Tomorrow evening, the night between 12 and 13 August, the Perseids return, one of the most famous and prolific meteor showers of the starry sky.
This meteor shower originates from the debris of the comet 109P/Swift-Tuttle. The latter is a periodic comet that is part of the same family as Halley’s comet, has a period of about 133 years, and its last perihelion occurred in 1992, while the next will be in 2126. It was thanks to the perihelion of 1862 that the Italian astronomer Giovanni Schiaparelli discovered the association between comets and meteor showers. In fact, meteor showers occur when the Earth, in its orbit, crosses the remains of dust and rock from comets. The fragments, entering at great speed in our atmosphere, are incinerated giving rise to falling stars.
The radiant, that is the point of apparent origin of the meteor shower, is found in the constellation of Perseus, to the north-east, near the constellation of Cassiopeia.

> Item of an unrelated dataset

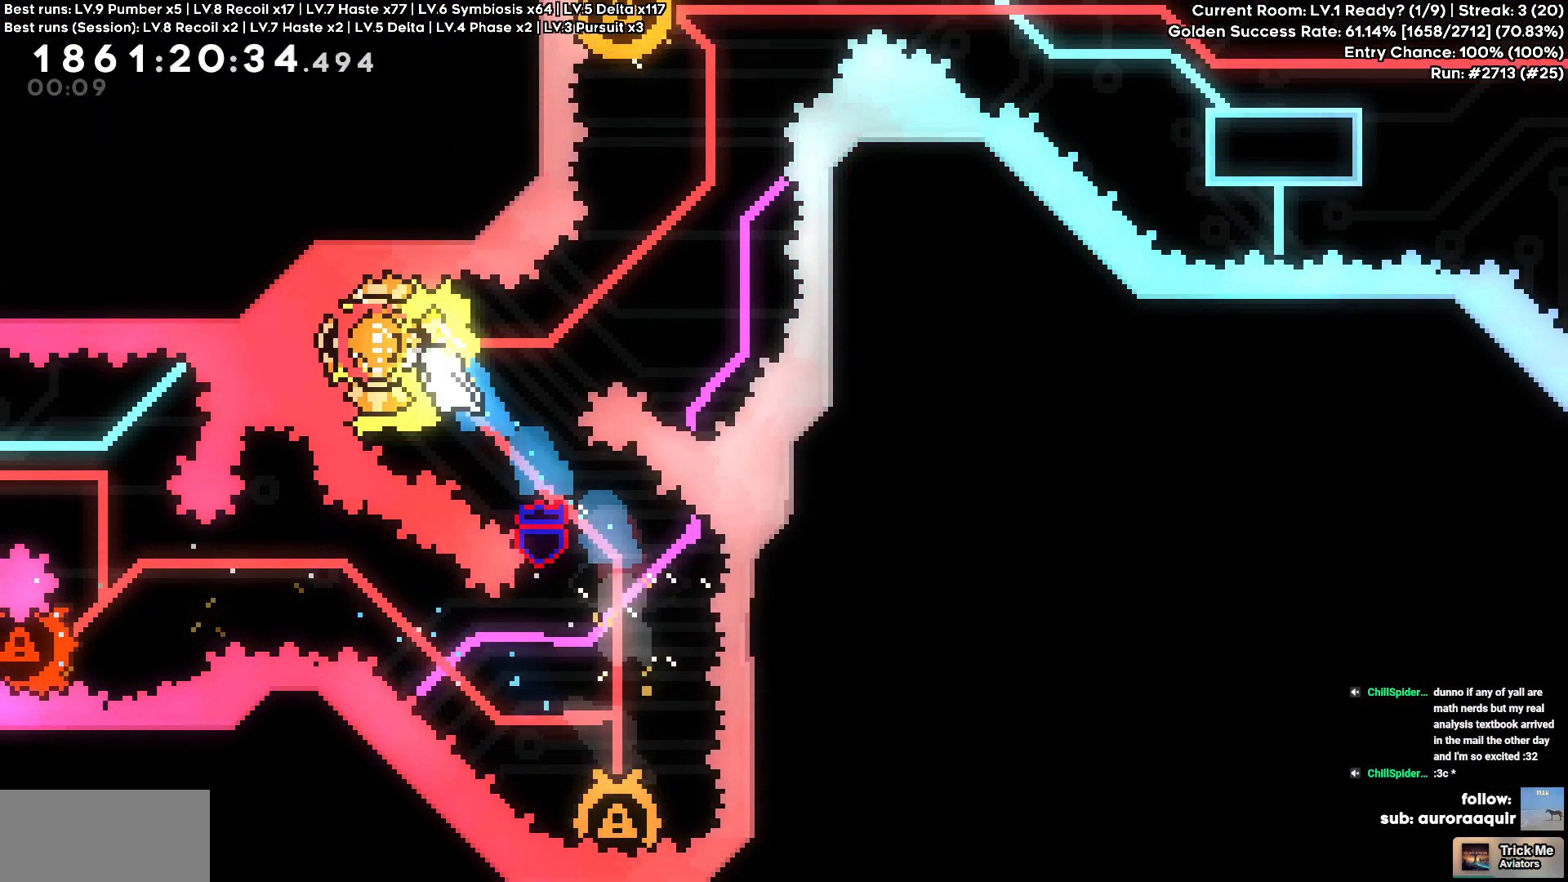
{"keys": ["a"], "events": [[133, "a", "up"], [317, "w", "down"], [467, "a", "down"], [467, "w", "up"]]}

This year, the observation will unfortunately be disturbed by the almost full Moon, although it will be possible to have more luck in the second half of the night, when our satellite will be lower towards the horizon.
The observation must be made strictly with the naked eye, while to photograph them, a tripod and a reflex type camera will be more than enough. Aiming the target, better a wide angle, towards the constellation of Perseus and make poses of 30 to 60 seconds each. There is a very good chance that shooting stars will appear in your photographs!
Also don’t miss this time, with binoculars or telescope, the giant planets, Jupiter and Saturn, in the southern sky.